%%

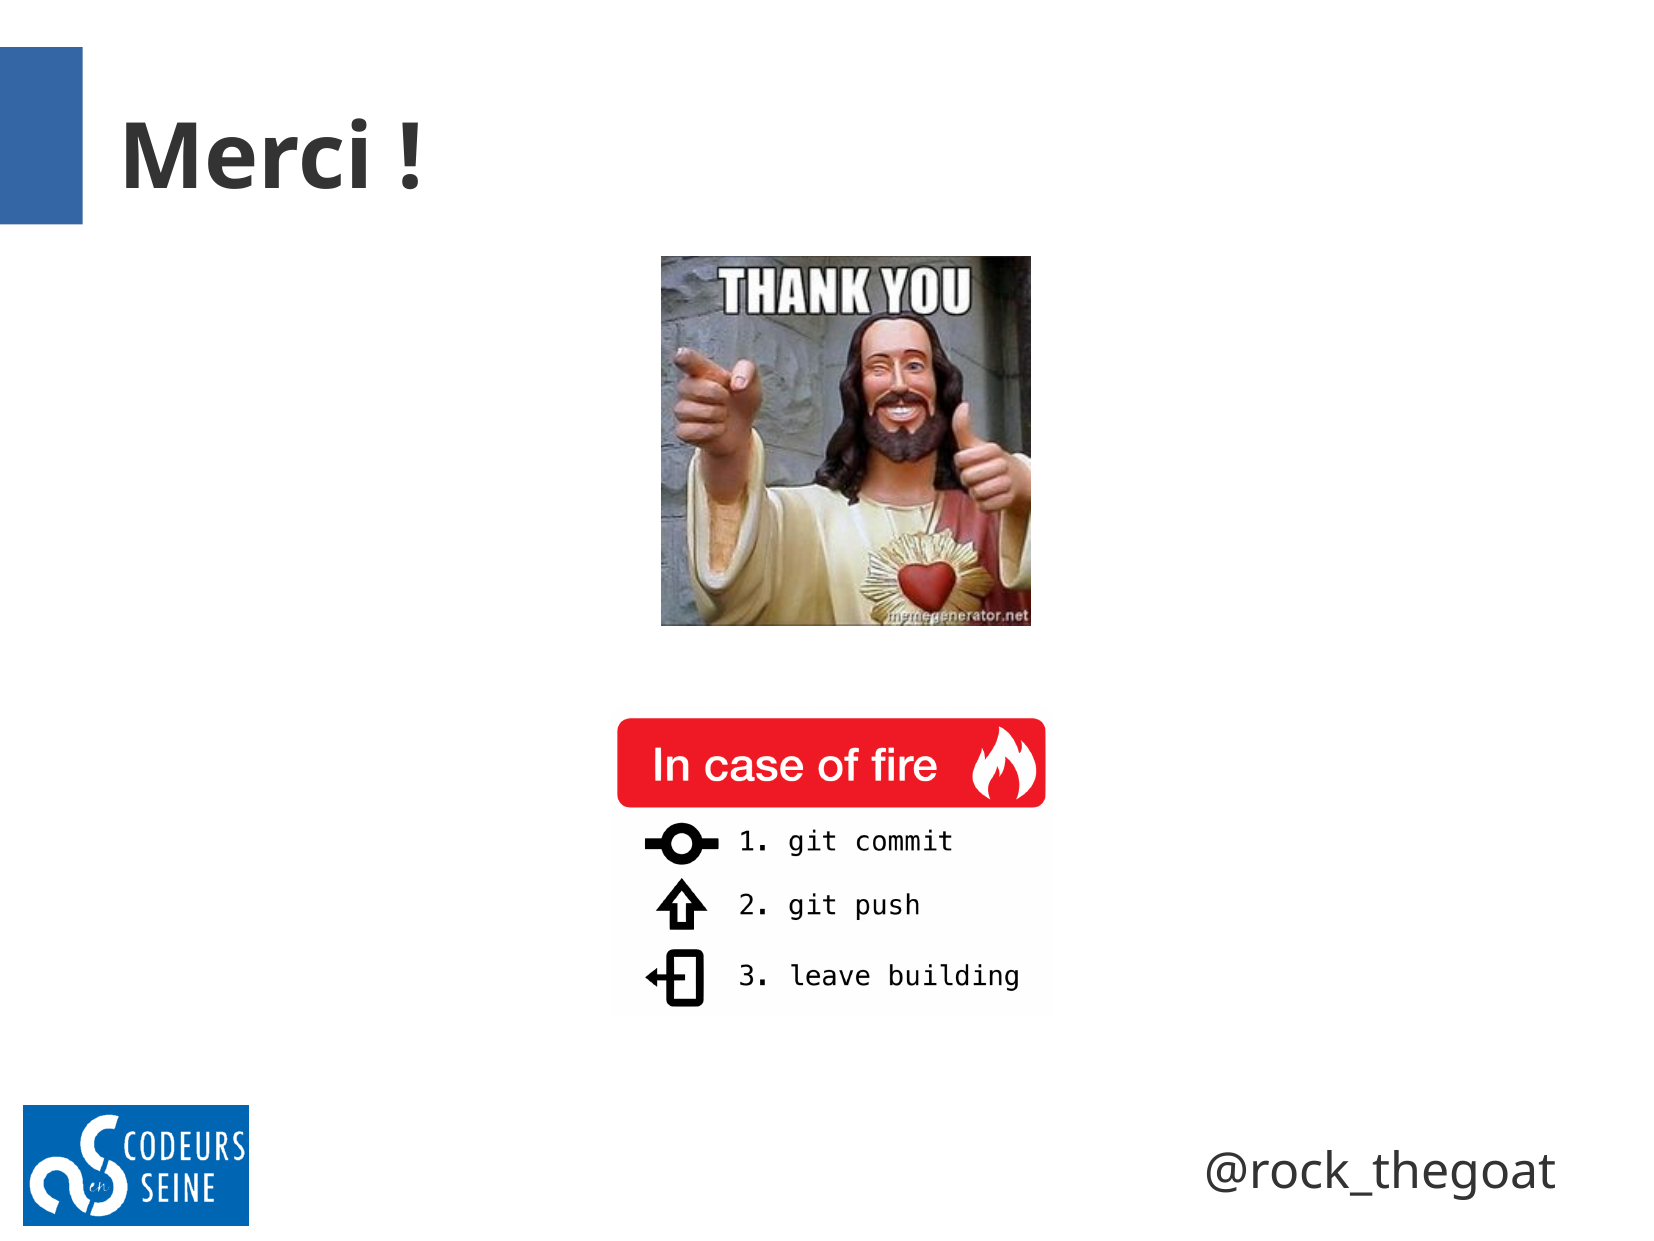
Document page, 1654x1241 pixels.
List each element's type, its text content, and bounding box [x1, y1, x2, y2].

picture [23, 1105, 249, 1226]
picture [611, 708, 1052, 1016]
picture [661, 256, 1031, 626]
list @rock_thegoat [1133, 1135, 1630, 1217]
title Merci ! [118, 49, 1571, 257]
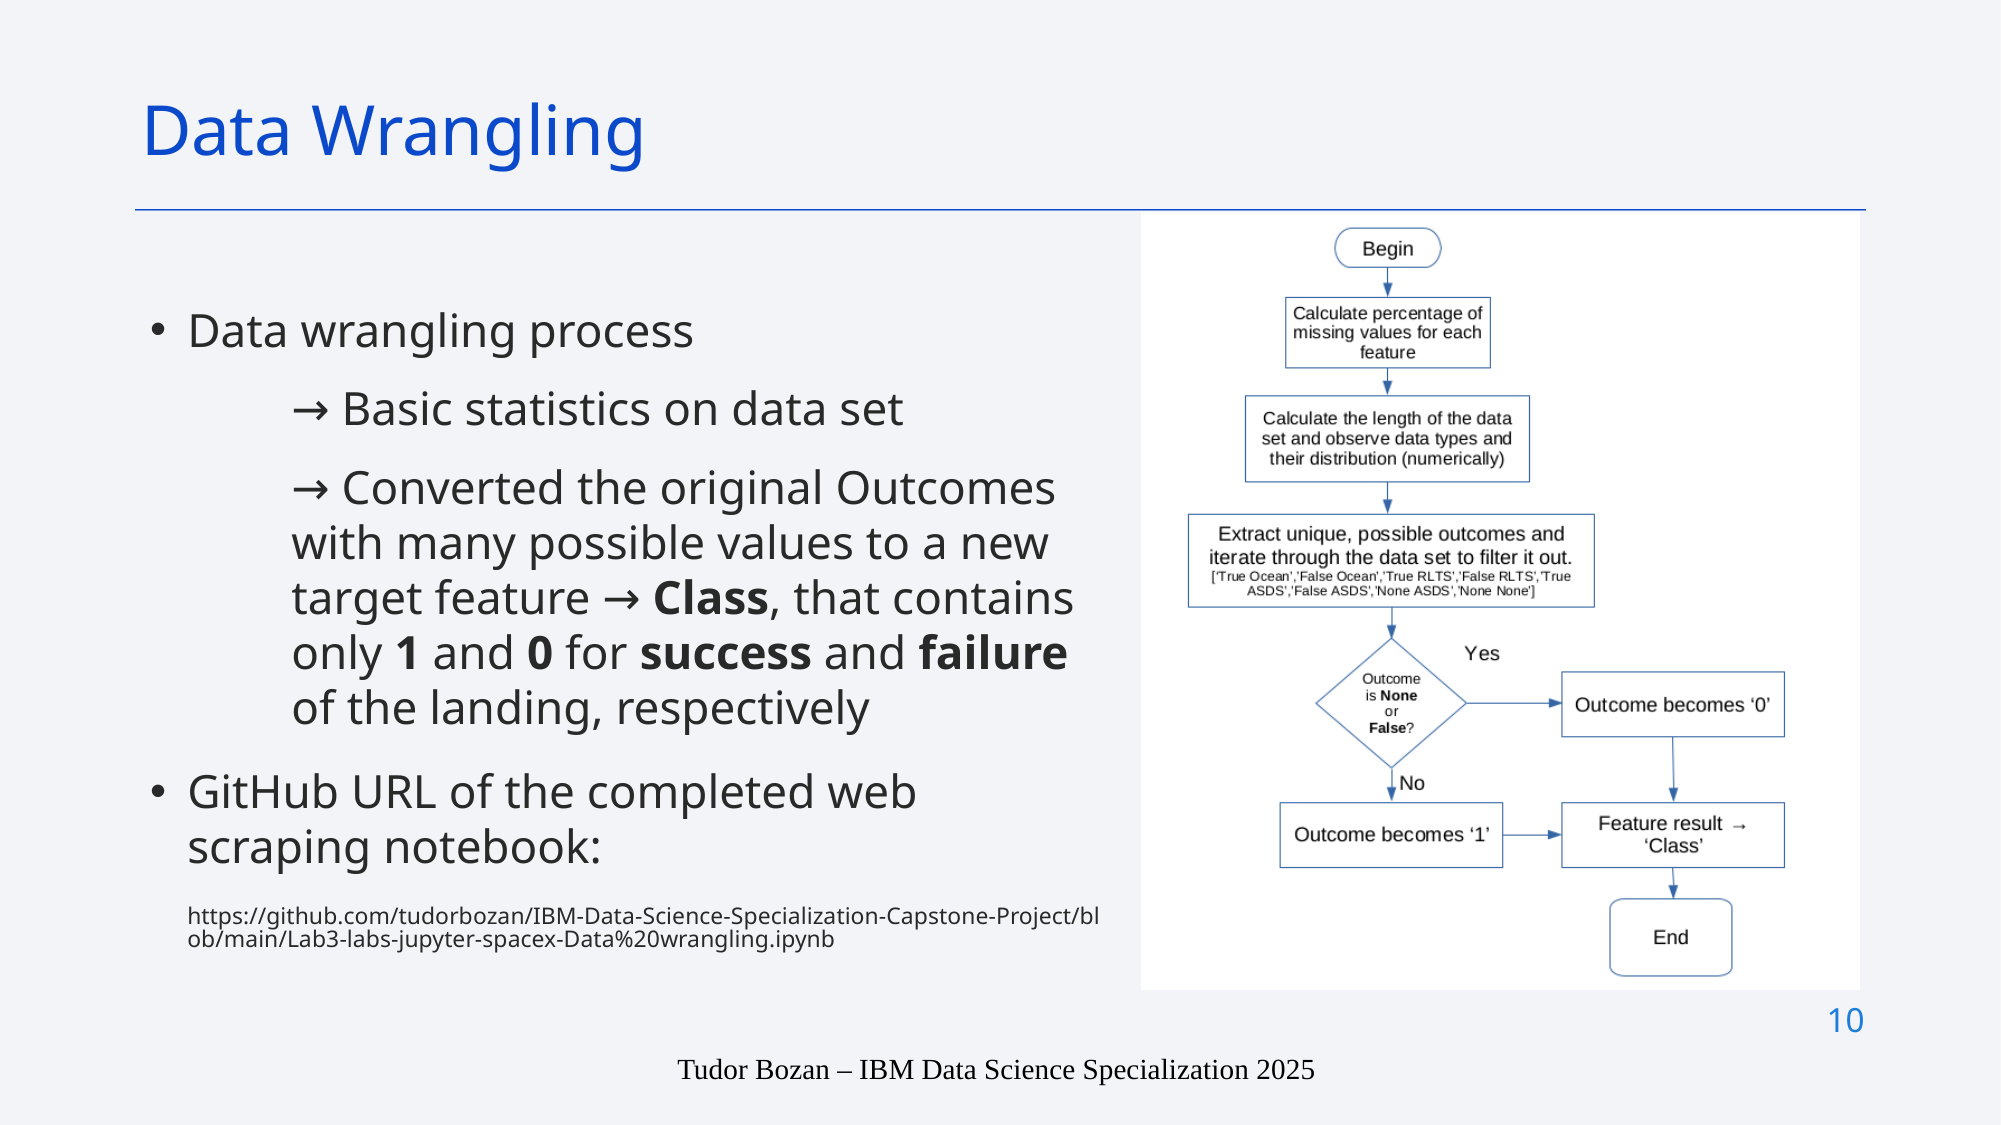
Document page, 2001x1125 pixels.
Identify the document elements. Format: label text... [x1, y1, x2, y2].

text_box <number> [1429, 988, 1880, 1055]
picture [0, 0, 2001, 1125]
text_box Data wrangling process → Basic statistics on data set → Converted the original Outcomes with many possible values to a new target feature → Class, that contains only 1 and 0 for success and failure of the landing, respectively GitHub URL of the completed web scraping notebook: https://github.com/tudorbozan/IBM-Data-Science-Specialization-Capstone-Project/blob/main/Lab3-labs-jupyter-spacex-Data%20wrangling.ipynb [135, 294, 1125, 920]
text_box Data Wrangling [126, 88, 1852, 179]
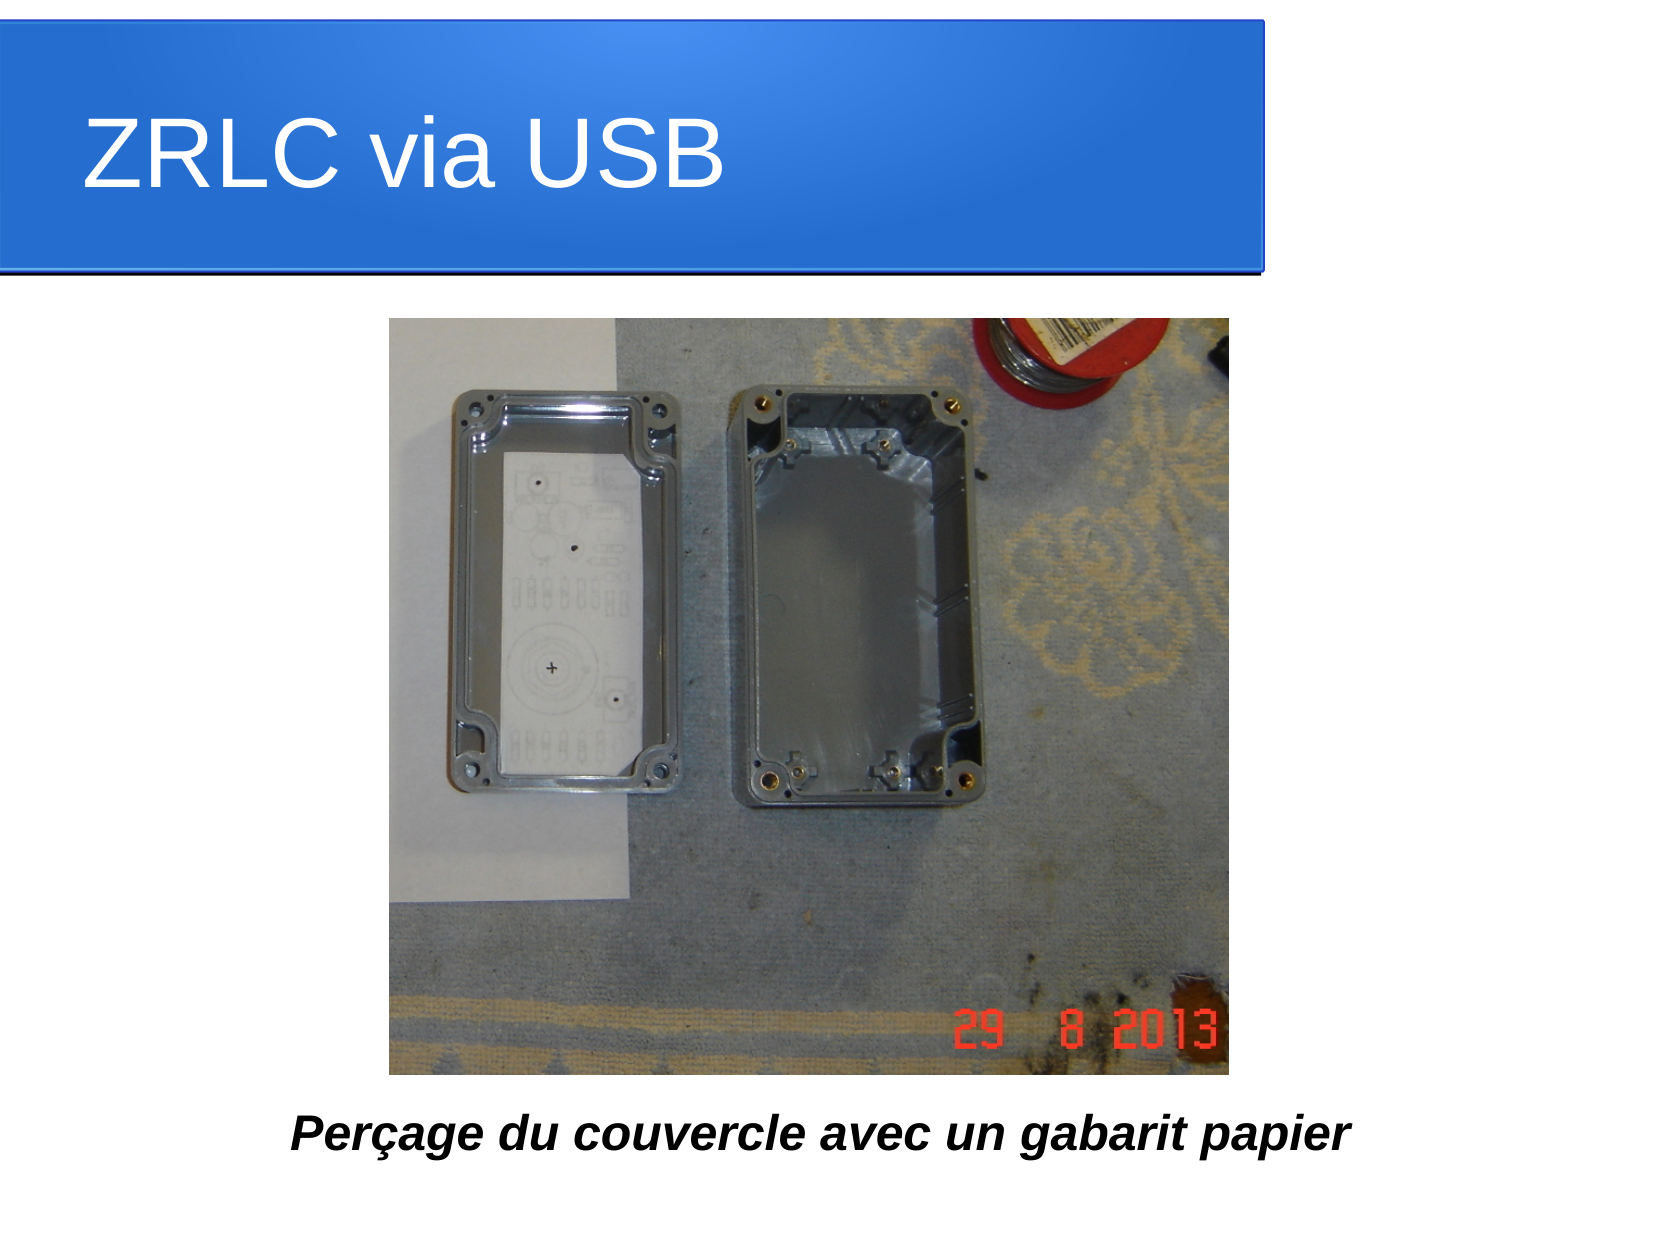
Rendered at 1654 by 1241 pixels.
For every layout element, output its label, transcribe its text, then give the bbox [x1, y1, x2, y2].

title ZRLC via USB [82, 49, 1250, 257]
picture [389, 318, 1229, 1075]
text_box Perçage du couvercle avec un gabarit papier [224, 1098, 1418, 1170]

%%

What is needed:
Rename "pixels" to "px" everywhere it occurs in the material above and give all of it again with nothing else changed. Leave the pictures out of your answer.

Result of this task:
Document page, 1654x1241 px.
List each element's type, its text content, and bounding box [x1, y1, x2, y2].

picture [23, 1105, 249, 1226]
picture [611, 708, 1052, 1016]
picture [661, 256, 1031, 626]
list @rock_thegoat [1133, 1135, 1630, 1217]
title Merci ! [118, 49, 1571, 257]
Document page, 2001x1125 px.
Identify the document elements. Format: label text... [x1, y1, x2, y2].

text_box <number> [1429, 988, 1880, 1055]
picture [0, 0, 2001, 1125]
text_box Data wrangling process → Basic statistics on data set → Converted the original Outcomes with many possible values to a new target feature → Class, that contains only 1 and 0 for success and failure of the landing, respectively GitHub URL of the completed web scraping notebook: https://github.com/tudorbozan/IBM-Data-Science-Specialization-Capstone-Project/blob/main/Lab3-labs-jupyter-spacex-Data%20wrangling.ipynb [135, 294, 1125, 920]
text_box Data Wrangling [126, 88, 1852, 179]
Rendered at 1654 by 1241 px.
For every layout element, output its label, transcribe its text, then give the bbox [x1, y1, x2, y2].

title ZRLC via USB [82, 49, 1250, 257]
picture [389, 318, 1229, 1075]
text_box Perçage du couvercle avec un gabarit papier [224, 1098, 1418, 1170]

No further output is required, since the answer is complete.